Além disso, a rotina era ditada pelo acúmulo incessante do papelório. De posse do diagnóstico — e apesar da resistência de boa parte dos 8 000 funcionários da instituição, incluindo muitos juízes —, o programa começou a avançar.

“À medida que os servidores e os magistrados percebiam o potencial de ganhos, eles aderiam à mudança, que incluía o redesenho de tarefas e a criação de ferramentas de gestão online”, diz Bayard Loureiro, sócio da consultoria INDG.

A principal ferramenta desenvolvida é um software de gerenciamento matricial, um painel de controle que possibilita ao tribunal monitorar o fluxo dos processos e o desempenho das comarcas e dos juízes.

Foi com a comparação permitida pelo software que o juiz José Luis Vieira descobriu que sua comarca, em Frederico Westphalen, no norte do estado, estava atrasada. “Assim que soube do problema, montei uma força-tarefa de servidores e em dois meses conseguimos cumprir a meta de atendimento ao cidadão”, diz Vieira.

O prazo dos julgamentos na comarca, que era de dois anos, caiu pela metade. A tecnologia também ajuda os escritórios de advocacia. Hoje, 270 deles já fazem petições online. “Só em despesas com correio, papel e impressão, economizo 120 reais por processo”, diz Wagner Segalla, o primeiro advogado gaúcho a aderir ao peticionamento virtual.

A atual fase do programa prevê o uso mais intensivo do meio digital. A meta é que todas as ações feitas em papel migrem para o computador até 2014.

Por enquanto, o vaivém dos carrinhos atulhados de processos ainda domina o visual. Mas a situação já foi bem pior. “Antes do programa, tínhamos um ambiente opressivo, com pilhas de processos para todo lado”, diz Lilian Tomii, diretora do departamento processual, com 236 funcionários. A fim de motivá-los, o tribunal criou um sistema que premia com folgas quem cumpre as metas de distribuição.

O exemplo gaúcho está se repetindo em estados como São Paulo e Rondônia. O Tribunal de Justiça paulista contratou em janeiro a consultoria do Movimento Brasil Competitivo, fundada pelo empresário Jorge Gerdau Johannpeter. “Já detectamos oportunidades de ganhos de 82 milhões de reais”, diz Erik Camarano, presidente do MBC.

Também em fase inicial, em Rondônia o programa se concentra em diagnóstico e treinamento de pessoal.
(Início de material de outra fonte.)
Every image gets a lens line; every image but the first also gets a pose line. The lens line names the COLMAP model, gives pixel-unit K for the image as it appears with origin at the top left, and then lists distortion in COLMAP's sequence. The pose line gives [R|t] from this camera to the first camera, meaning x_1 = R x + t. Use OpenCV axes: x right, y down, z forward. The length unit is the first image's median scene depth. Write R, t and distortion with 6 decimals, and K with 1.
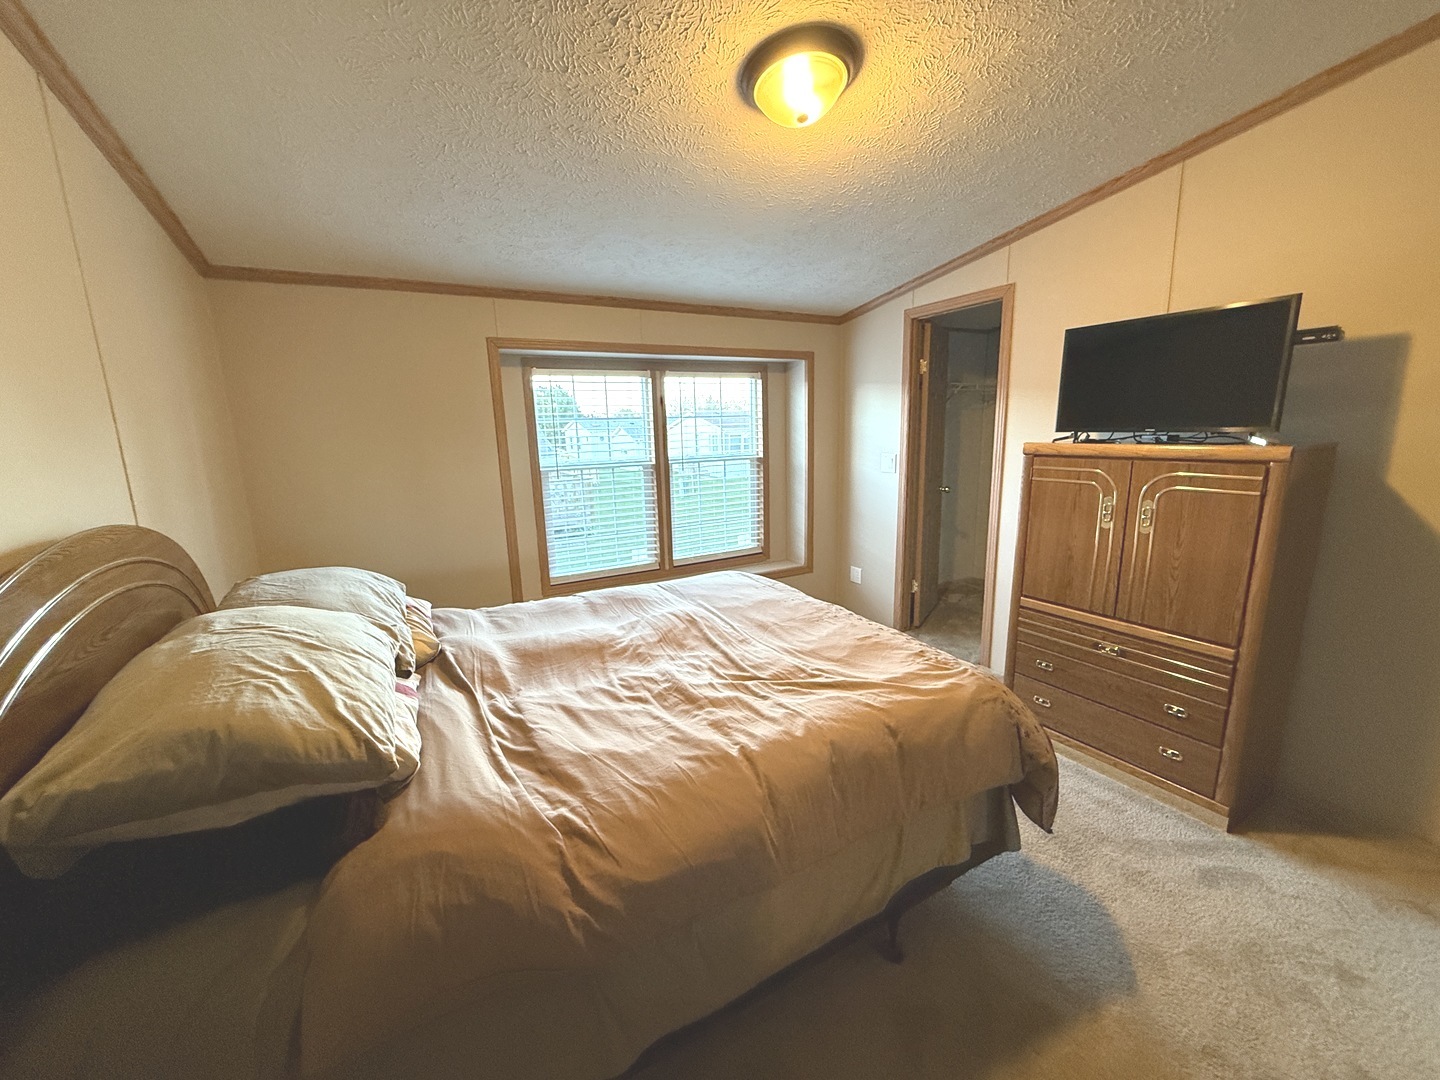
lens RADIAL K [[575.1, 0, 720.0], [0, 575.1, 540.0], [0, 0, 1]] dist [-0.001704, -0.000332]
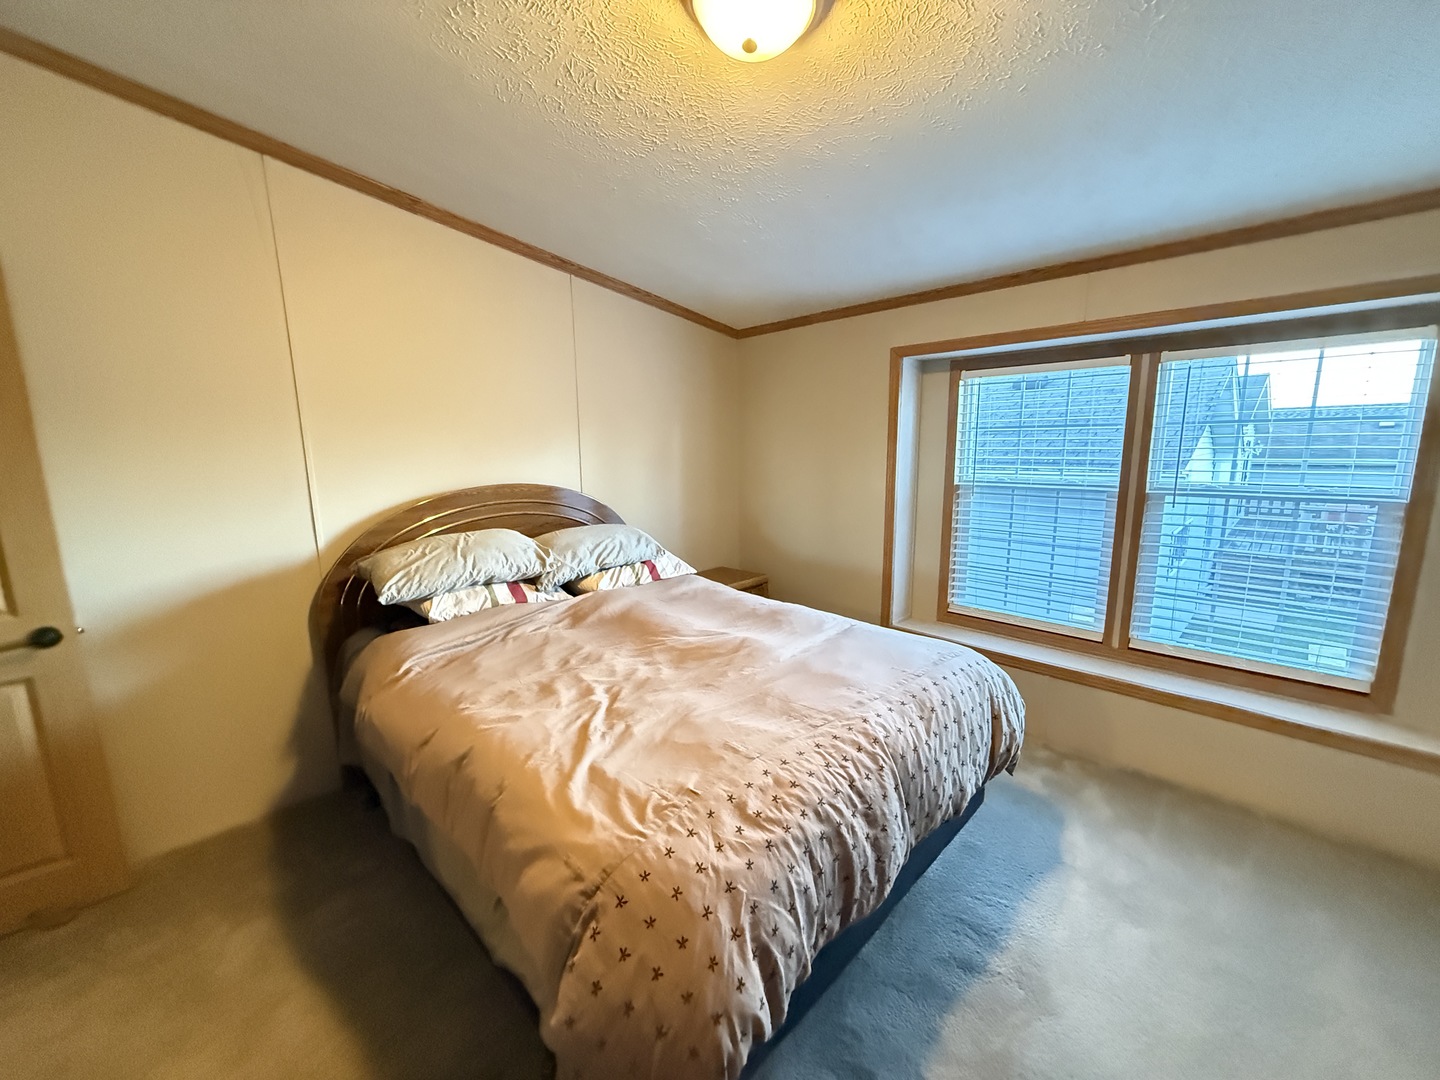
lens RADIAL K [[585.3, 0, 717.9], [0, 585.3, 543.0], [0, 0, 1]] dist [-0.000579, -0.000069]
pose [[0.261770, 0.182251, -0.947766, 0.752415], [-0.186207, 0.973095, 0.135692, -0.141750], [0.946997, 0.140961, 0.288664, 0.639141]]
Mas, de acordo com o CNJ, a Justiça dos estados cumpriu menos de 50% da meta de desempenho de 2010. Além da morosidade, o Poder Judiciário peca pela gastança.

Recentemente, os ministros do STF aprovaram uma proposta de orçamento que prevê aumentos de seus salários de 26 700 para 30 600 reais, além da construção de um prédio de 4 milhões de reais para a TV Justiça. Ainda falta muito para a iniciativa do TJ gaúcho se tornar a regra, e não a exceção, na Justiça do país.